AI isn’t just taking the creativity out of things we can see, it’s also taking it out of things we listen to. A lot of people who have listened to AI-generated music say that it’s all dull, flat and lifeless compared to music made by humans. However, people still make it, for example “Walk My Walk” by Breaking Rust, an AI-made country song that hit No. 1 on the Billboard Country Digital Songs Sales chart Nov. 8 of last year. Even if this is not the most influential chart, the song still reached number one, showing that AI can outsell an artist. This makes artists so scared of their likeness being stolen by a bot that some are copyrighting their own voices. Taylor Swift has started her way to trademarking her own voice. According to Variety on April 24, she trademarked three things: two of them were sound clips of her voice saying “Hey, it’s Taylor Swift” and “Hey, it’s Taylor,” and the last one being a photograph of Swift holding a pink guitar, in a sequin dress while wearing silver boots from the Eras Tour. Artists shouldn’t need to trademark their voices just so people don’t copy music.

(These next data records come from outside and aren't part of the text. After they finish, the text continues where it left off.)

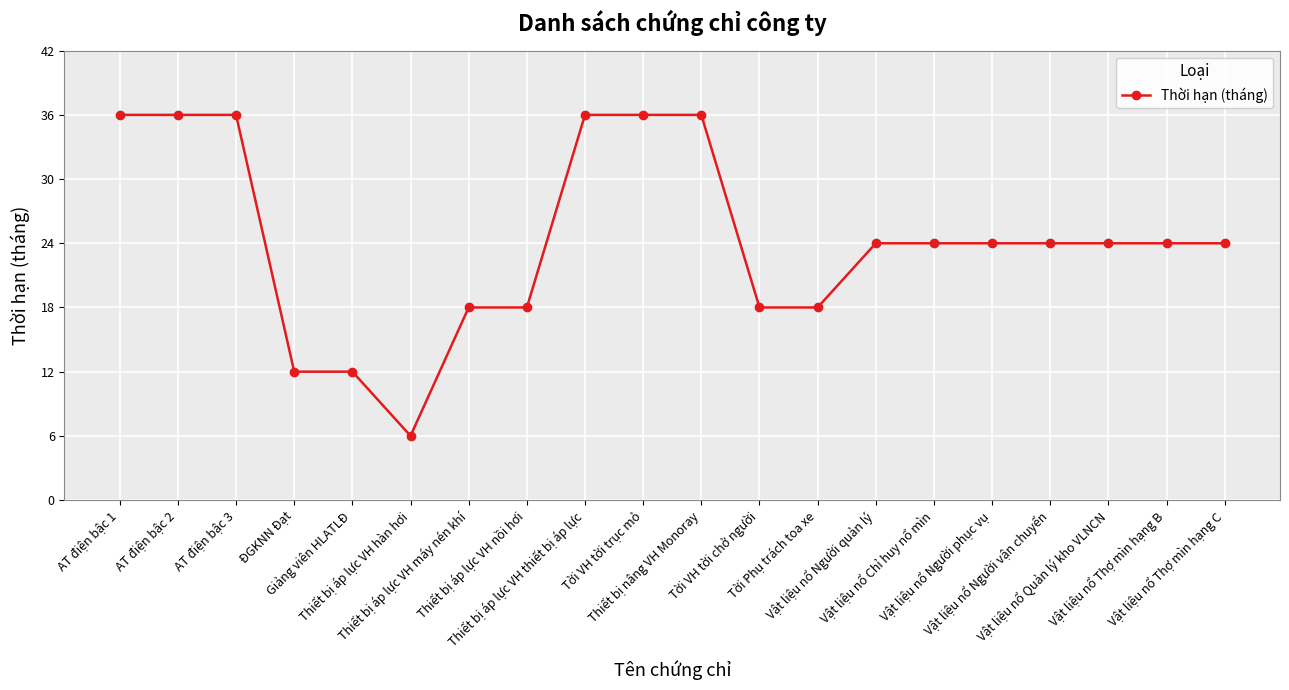

What is the smallest value displayed?

6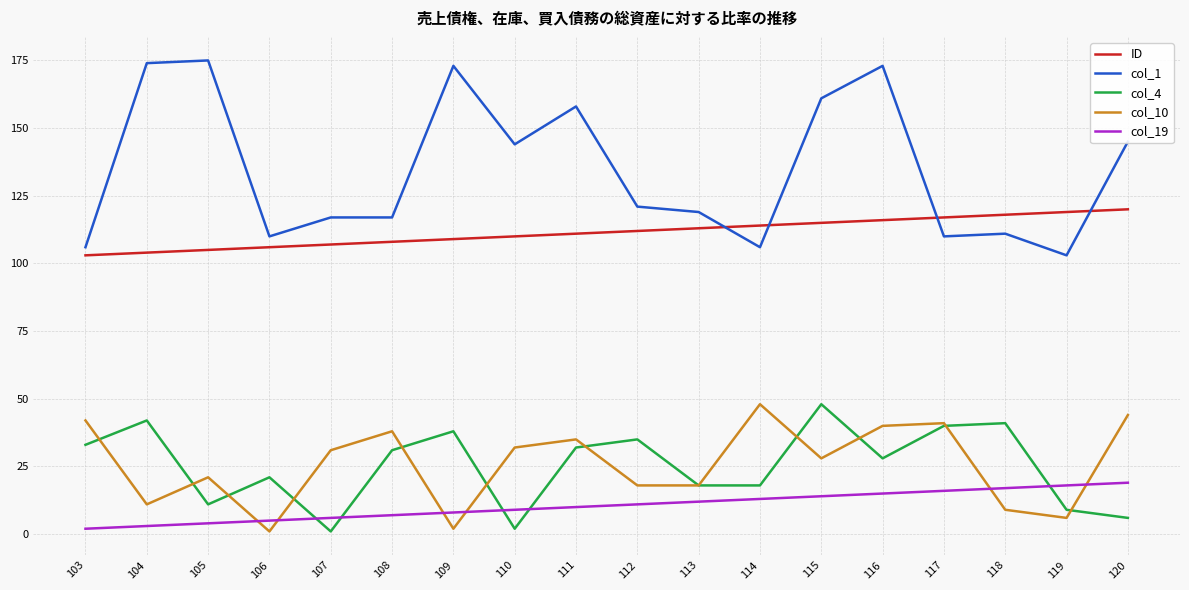

Which series has the largest total across all categories?

col_1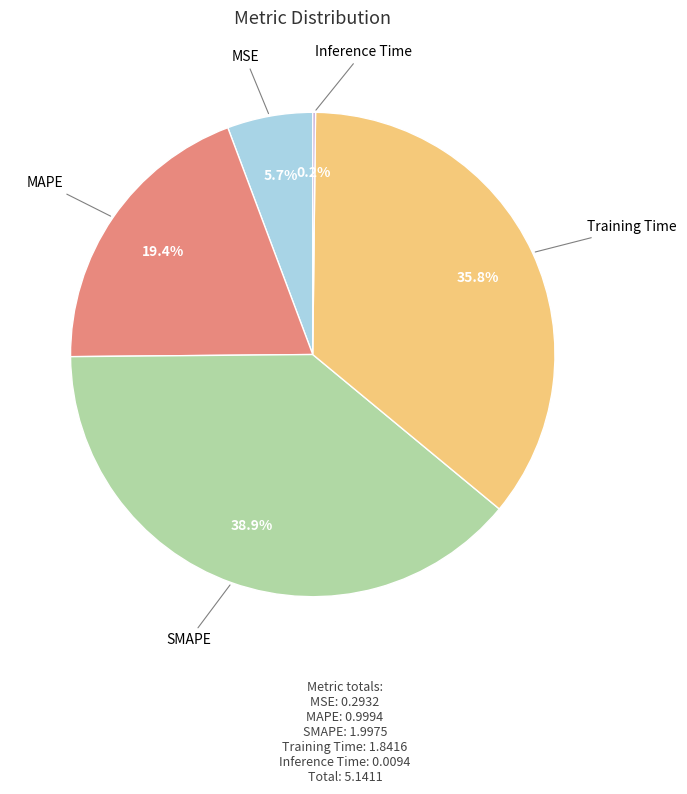

Does any single category account for the majority?

No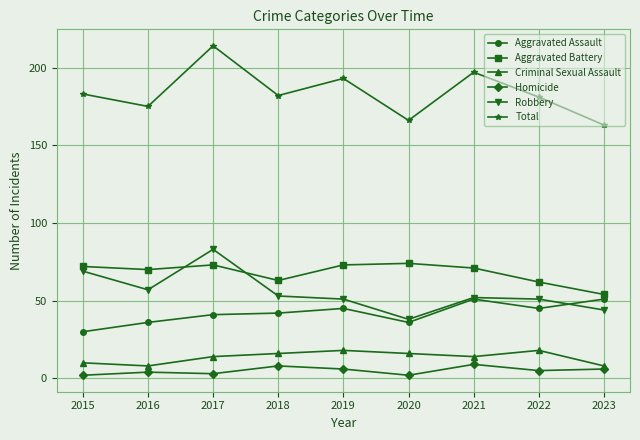

What is the maximum value shown in the chart?

214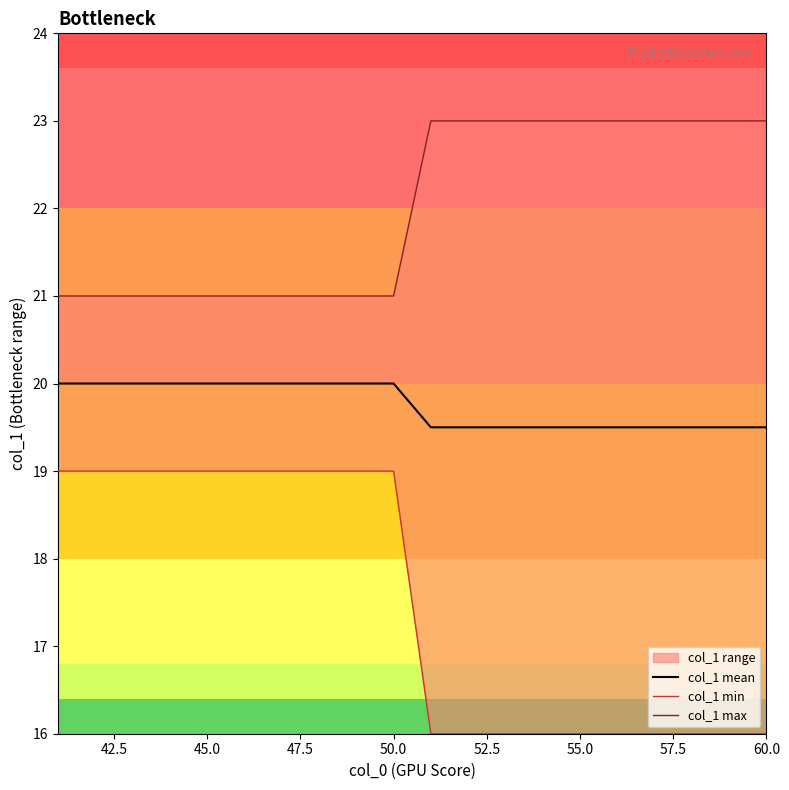

Is it true that col_1 mean equals 36.0 at 45.0?

False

Not only has AI flooded into people’s social media, it has affected schools and their students’ work. Students use AI on answers that should be opinion based, because they want everything done as quickly as possible rather than thinking creatively about their answers. Work is handed in with facts, and no creativity to think another way and start something new. The AI makes it sound professional with no mistakes, which makes it obvious to teachers when students are using AI.
“I can usually tell right away because the writing does not sound authentic or coming from a typical ninth grade student,” freshman English teacher Sandy Butcher said. “Words may be overly technical, complicated, or highly academic therefore sounding an alarm bell to me to run the work through an AI checker.”
We need to stop using AI for answers, art, writing and ideas. We should think creatively without the fear of being wrong, because being incorrect gives us new ways to invent. Don’t pick up ChatGPT to get the next answer you don’t know or to have your next idea. Find a way to figure it out by yourself.